[The data Boundary: Start]
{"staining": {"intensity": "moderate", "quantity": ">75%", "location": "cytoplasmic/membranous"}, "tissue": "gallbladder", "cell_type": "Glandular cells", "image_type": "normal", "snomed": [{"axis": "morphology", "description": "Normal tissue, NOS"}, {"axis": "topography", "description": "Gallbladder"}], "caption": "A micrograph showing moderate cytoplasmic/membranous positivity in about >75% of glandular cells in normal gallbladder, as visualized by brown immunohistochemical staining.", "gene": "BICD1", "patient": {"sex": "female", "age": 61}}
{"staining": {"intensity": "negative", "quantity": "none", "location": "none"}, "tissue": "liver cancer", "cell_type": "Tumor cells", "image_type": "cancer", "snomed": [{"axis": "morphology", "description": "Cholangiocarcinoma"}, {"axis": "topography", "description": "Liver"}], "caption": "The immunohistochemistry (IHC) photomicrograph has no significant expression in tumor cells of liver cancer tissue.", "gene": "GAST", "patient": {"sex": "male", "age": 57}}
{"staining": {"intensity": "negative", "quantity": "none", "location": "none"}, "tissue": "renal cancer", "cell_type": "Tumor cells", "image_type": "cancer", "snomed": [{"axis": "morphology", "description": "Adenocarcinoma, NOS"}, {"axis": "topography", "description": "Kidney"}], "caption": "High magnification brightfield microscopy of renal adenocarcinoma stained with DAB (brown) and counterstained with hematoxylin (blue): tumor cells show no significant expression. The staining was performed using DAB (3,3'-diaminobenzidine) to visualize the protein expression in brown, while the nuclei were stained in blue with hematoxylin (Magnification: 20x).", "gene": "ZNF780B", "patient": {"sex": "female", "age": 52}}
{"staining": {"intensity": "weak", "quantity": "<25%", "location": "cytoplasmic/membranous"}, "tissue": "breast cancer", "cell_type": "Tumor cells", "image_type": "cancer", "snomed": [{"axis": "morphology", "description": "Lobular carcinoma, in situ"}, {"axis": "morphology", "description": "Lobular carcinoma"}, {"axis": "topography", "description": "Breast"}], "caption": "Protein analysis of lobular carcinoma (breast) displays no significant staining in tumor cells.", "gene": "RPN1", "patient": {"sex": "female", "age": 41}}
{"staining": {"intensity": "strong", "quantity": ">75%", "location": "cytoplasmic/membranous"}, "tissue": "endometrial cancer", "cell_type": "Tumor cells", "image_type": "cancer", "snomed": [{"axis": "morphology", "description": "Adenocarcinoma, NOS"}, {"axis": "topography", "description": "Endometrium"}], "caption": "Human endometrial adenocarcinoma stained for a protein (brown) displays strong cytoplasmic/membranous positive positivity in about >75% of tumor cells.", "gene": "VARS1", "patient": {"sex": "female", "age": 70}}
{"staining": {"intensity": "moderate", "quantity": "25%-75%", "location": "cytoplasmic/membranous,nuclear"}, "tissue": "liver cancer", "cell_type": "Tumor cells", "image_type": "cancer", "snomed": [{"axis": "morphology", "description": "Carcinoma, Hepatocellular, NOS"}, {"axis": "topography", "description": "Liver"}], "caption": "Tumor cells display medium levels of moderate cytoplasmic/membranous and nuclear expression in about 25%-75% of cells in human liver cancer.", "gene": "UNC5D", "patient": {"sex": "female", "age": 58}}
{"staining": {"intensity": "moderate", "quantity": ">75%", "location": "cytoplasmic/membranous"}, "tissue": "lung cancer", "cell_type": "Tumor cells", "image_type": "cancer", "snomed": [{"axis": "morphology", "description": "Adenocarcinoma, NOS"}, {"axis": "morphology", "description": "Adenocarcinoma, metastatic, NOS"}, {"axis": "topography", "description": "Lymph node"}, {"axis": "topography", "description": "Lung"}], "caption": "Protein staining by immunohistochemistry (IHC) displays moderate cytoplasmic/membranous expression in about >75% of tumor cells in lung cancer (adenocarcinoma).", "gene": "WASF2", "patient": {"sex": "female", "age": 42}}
[The data Boundary: End]
What you will do: Output the entire set of records exactly as shown.

Answer for the task:
{"staining": {"intensity": "moderate", "quantity": ">75%", "location": "cytoplasmic/membranous"}, "tissue": "gallbladder", "cell_type": "Glandular cells", "image_type": "normal", "snomed": [{"axis": "morphology", "description": "Normal tissue, NOS"}, {"axis": "topography", "description": "Gallbladder"}], "caption": "A micrograph showing moderate cytoplasmic/membranous positivity in about >75% of glandular cells in normal gallbladder, as visualized by brown immunohistochemical staining.", "gene": "BICD1", "patient": {"sex": "female", "age": 61}}
{"staining": {"intensity": "negative", "quantity": "none", "location": "none"}, "tissue": "liver cancer", "cell_type": "Tumor cells", "image_type": "cancer", "snomed": [{"axis": "morphology", "description": "Cholangiocarcinoma"}, {"axis": "topography", "description": "Liver"}], "caption": "The immunohistochemistry (IHC) photomicrograph has no significant expression in tumor cells of liver cancer tissue.", "gene": "GAST", "patient": {"sex": "male", "age": 57}}
{"staining": {"intensity": "negative", "quantity": "none", "location": "none"}, "tissue": "renal cancer", "cell_type": "Tumor cells", "image_type": "cancer", "snomed": [{"axis": "morphology", "description": "Adenocarcinoma, NOS"}, {"axis": "topography", "description": "Kidney"}], "caption": "High magnification brightfield microscopy of renal adenocarcinoma stained with DAB (brown) and counterstained with hematoxylin (blue): tumor cells show no significant expression. The staining was performed using DAB (3,3'-diaminobenzidine) to visualize the protein expression in brown, while the nuclei were stained in blue with hematoxylin (Magnification: 20x).", "gene": "ZNF780B", "patient": {"sex": "female", "age": 52}}
{"staining": {"intensity": "weak", "quantity": "<25%", "location": "cytoplasmic/membranous"}, "tissue": "breast cancer", "cell_type": "Tumor cells", "image_type": "cancer", "snomed": [{"axis": "morphology", "description": "Lobular carcinoma, in situ"}, {"axis": "morphology", "description": "Lobular carcinoma"}, {"axis": "topography", "description": "Breast"}], "caption": "Protein analysis of lobular carcinoma (breast) displays no significant staining in tumor cells.", "gene": "RPN1", "patient": {"sex": "female", "age": 41}}
{"staining": {"intensity": "strong", "quantity": ">75%", "location": "cytoplasmic/membranous"}, "tissue": "endometrial cancer", "cell_type": "Tumor cells", "image_type": "cancer", "snomed": [{"axis": "morphology", "description": "Adenocarcinoma, NOS"}, {"axis": "topography", "description": "Endometrium"}], "caption": "Human endometrial adenocarcinoma stained for a protein (brown) displays strong cytoplasmic/membranous positive positivity in about >75% of tumor cells.", "gene": "VARS1", "patient": {"sex": "female", "age": 70}}
{"staining": {"intensity": "moderate", "quantity": "25%-75%", "location": "cytoplasmic/membranous,nuclear"}, "tissue": "liver cancer", "cell_type": "Tumor cells", "image_type": "cancer", "snomed": [{"axis": "morphology", "description": "Carcinoma, Hepatocellular, NOS"}, {"axis": "topography", "description": "Liver"}], "caption": "Tumor cells display medium levels of moderate cytoplasmic/membranous and nuclear expression in about 25%-75% of cells in human liver cancer.", "gene": "UNC5D", "patient": {"sex": "female", "age": 58}}
{"staining": {"intensity": "moderate", "quantity": ">75%", "location": "cytoplasmic/membranous"}, "tissue": "lung cancer", "cell_type": "Tumor cells", "image_type": "cancer", "snomed": [{"axis": "morphology", "description": "Adenocarcinoma, NOS"}, {"axis": "morphology", "description": "Adenocarcinoma, metastatic, NOS"}, {"axis": "topography", "description": "Lymph node"}, {"axis": "topography", "description": "Lung"}], "caption": "Protein staining by immunohistochemistry (IHC) displays moderate cytoplasmic/membranous expression in about >75% of tumor cells in lung cancer (adenocarcinoma).", "gene": "WASF2", "patient": {"sex": "female", "age": 42}}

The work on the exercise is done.